┌─ Data shown
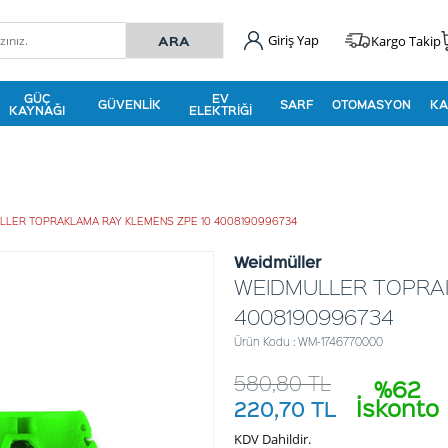
Giriş Yap
Kargo Takip
GÜÇ
EV
GÜVENLIK
SARF
OTOMASYON
KA
KAYNAĞI
ELEKTRIĞI
LLER TOPRAKLAMA RAY KLEMENS ZPE 10 4008190996734
Weidmüller
WEIDMULLER TOPRAK
4008190996734
Ürün Kodu : WM-1746770000
580,80
TL
%62
İskonto
220,70
TL
KDV Dahildir.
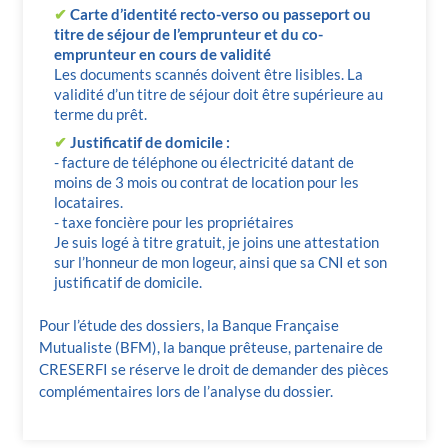
✔
Carte d’identité recto-verso ou passeport ou
titre de séjour de l’emprunteur et du co-
emprunteur en cours de validité
Les documents scannés doivent être lisibles. La
validité d’un titre de séjour doit être supérieure au
terme du prêt.
✔
Justificatif de domicile :
- facture de téléphone ou électricité datant de
moins de 3 mois ou contrat de location pour les
locataires.
- taxe foncière pour les propriétaires
Je suis logé à titre gratuit, je joins une attestation
sur l’honneur de mon logeur, ainsi que sa CNI et son
justificatif de domicile.
Pour l’étude des dossiers, la Banque Française
Mutualiste (BFM), la banque prêteuse, partenaire de
CRESERFI se réserve le droit de demander des pièces
complémentaires lors de l’analyse du dossier.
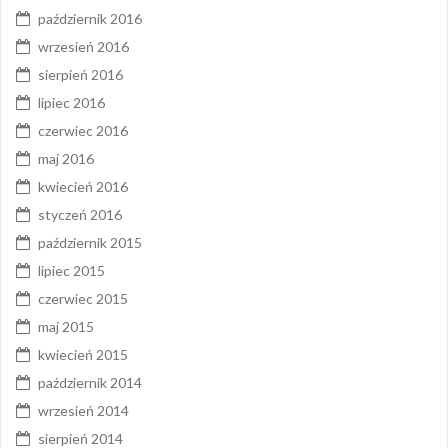
październik 2016
wrzesień 2016
sierpień 2016
lipiec 2016
czerwiec 2016
maj 2016
kwiecień 2016
styczeń 2016
październik 2015
lipiec 2015
czerwiec 2015
maj 2015
kwiecień 2015
październik 2014
wrzesień 2014
sierpień 2014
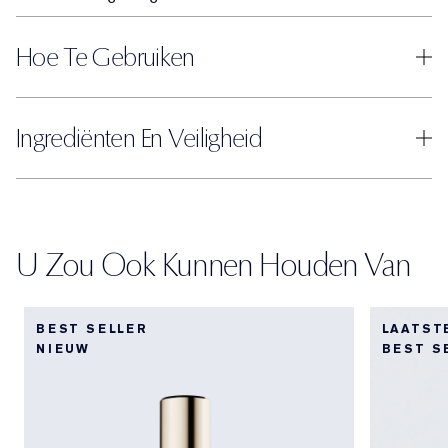
Hoe Te Gebruiken
Ingrediënten En Veiligheid
U Zou Ook Kunnen Houden Van
BEST SELLER
LAATST
NIEUW
BEST S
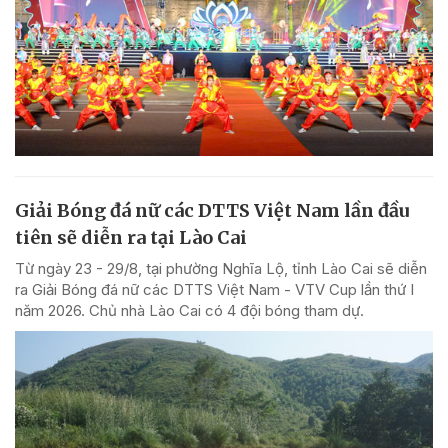
Giải Bóng đá nữ các DTTS Việt Nam lần đầu
tiên sẽ diễn ra tại Lào Cai
Từ ngày 23 - 29/8, tại phường Nghĩa Lộ, tỉnh Lào Cai sẽ diễn
ra Giải Bóng đá nữ các DTTS Việt Nam - VTV Cup lần thứ I
năm 2026. Chủ nhà Lào Cai có 4 đội bóng tham dự.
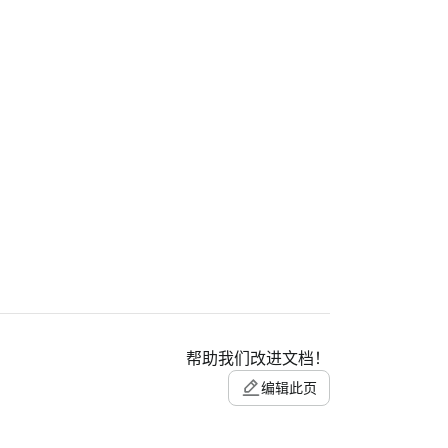
帮助我们改进文档！
编辑此页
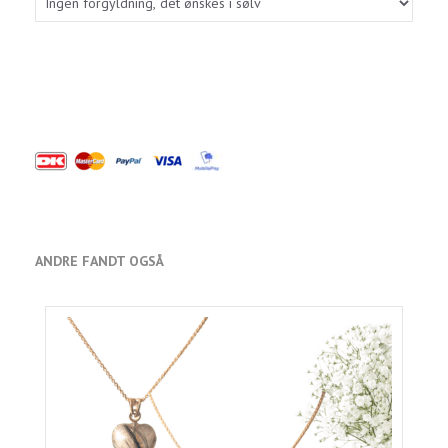
ANDRE FANDT OGSÅ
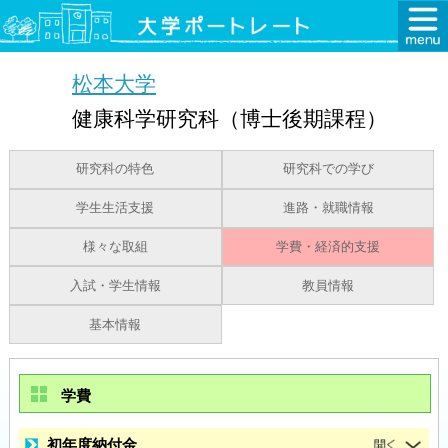
松本大学
健康科学研究科（博士後期課程）
研究科の特色
研究科での学び
学生生活支援
進路・就職情報
様々な取組
学費・経済的支援
入試・学生情報
教員情報
基本情報
学費
初年度納付金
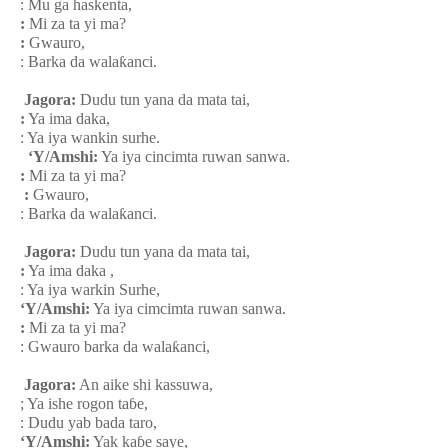
: Mu ga haskenta,
:
Mi za ta yi ma?
:
Gwauro,
: Barka da wala
ƙ
anci.
Jagora:
Dudu tun yana da mata tai,
:
Ya ima daka,
: Ya iya wankin surhe.
‘Y/Amshi:
Ya iya cincimta ruwan sanwa.
:
Mi za ta yi ma?
:
Gwauro,
: Barka da wala
ƙ
anci.
Jagora:
Dudu tun yana da mata tai,
:
Ya ima daka ,
: Ya iya warkin Surhe,
‘Y/Amshi:
Ya iya cimcimta ruwan sanwa.
:
Mi za ta yi ma?
: Gwauro barka da wala
ƙ
anci,
Jagora:
An aike shi kassuwa,
; Ya ishe rogon ta
ɓ
e,
: Dudu yab bada taro,
‘Y/Amshi:
Yak ka
ɓ
e saye,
└─
• Exercise instructions:
The copy you produce must repeat all the entries exactly and contain no pictures.

• Solution to this task:
Giriş Yap
Kargo Takip
GÜÇ
EV
GÜVENLIK
SARF
OTOMASYON
KA
KAYNAĞI
ELEKTRIĞI
LLER TOPRAKLAMA RAY KLEMENS ZPE 10 4008190996734
Weidmüller
WEIDMULLER TOPRAK
4008190996734
Ürün Kodu : WM-1746770000
580,80
TL
%62
İskonto
220,70
TL
KDV Dahildir.
✔
Carte d’identité recto-verso ou passeport ou
titre de séjour de l’emprunteur et du co-
emprunteur en cours de validité
Les documents scannés doivent être lisibles. La
validité d’un titre de séjour doit être supérieure au
terme du prêt.
✔
Justificatif de domicile :
- facture de téléphone ou électricité datant de
moins de 3 mois ou contrat de location pour les
locataires.
- taxe foncière pour les propriétaires
Je suis logé à titre gratuit, je joins une attestation
sur l’honneur de mon logeur, ainsi que sa CNI et son
justificatif de domicile.
Pour l’étude des dossiers, la Banque Française
Mutualiste (BFM), la banque prêteuse, partenaire de
CRESERFI se réserve le droit de demander des pièces
complémentaires lors de l’analyse du dossier.
październik 2016
wrzesień 2016
sierpień 2016
lipiec 2016
czerwiec 2016
maj 2016
kwiecień 2016
styczeń 2016
październik 2015
lipiec 2015
czerwiec 2015
maj 2015
kwiecień 2015
październik 2014
wrzesień 2014
sierpień 2014
Hoe Te Gebruiken
Ingrediënten En Veiligheid
U Zou Ook Kunnen Houden Van
BEST SELLER
LAATST
NIEUW
BEST S
Giải Bóng đá nữ các DTTS Việt Nam lần đầu
tiên sẽ diễn ra tại Lào Cai
Từ ngày 23 - 29/8, tại phường Nghĩa Lộ, tỉnh Lào Cai sẽ diễn
ra Giải Bóng đá nữ các DTTS Việt Nam - VTV Cup lần thứ I
năm 2026. Chủ nhà Lào Cai có 4 đội bóng tham dự.
帮助我们改进文档！
编辑此页
ANDRE FANDT OGSÅ
松本大学
健康科学研究科（博士後期課程）
研究科の特色
研究科での学び
学生生活支援
進路・就職情報
様々な取組
学費・経済的支援
入試・学生情報
教員情報
基本情報
学費
初年度納付金
: Mu ga haskenta,
:
Mi za ta yi ma?
:
Gwauro,
: Barka da wala
ƙ
anci.
Jagora:
Dudu tun yana da mata tai,
:
Ya ima daka,
: Ya iya wankin surhe.
‘Y/Amshi:
Ya iya cincimta ruwan sanwa.
:
Mi za ta yi ma?
:
Gwauro,
: Barka da wala
ƙ
anci.
Jagora:
Dudu tun yana da mata tai,
:
Ya ima daka ,
: Ya iya warkin Surhe,
‘Y/Amshi:
Ya iya cimcimta ruwan sanwa.
:
Mi za ta yi ma?
: Gwauro barka da wala
ƙ
anci,
Jagora:
An aike shi kassuwa,
; Ya ishe rogon ta
ɓ
e,
: Dudu yab bada taro,
‘Y/Amshi:
Yak ka
ɓ
e saye,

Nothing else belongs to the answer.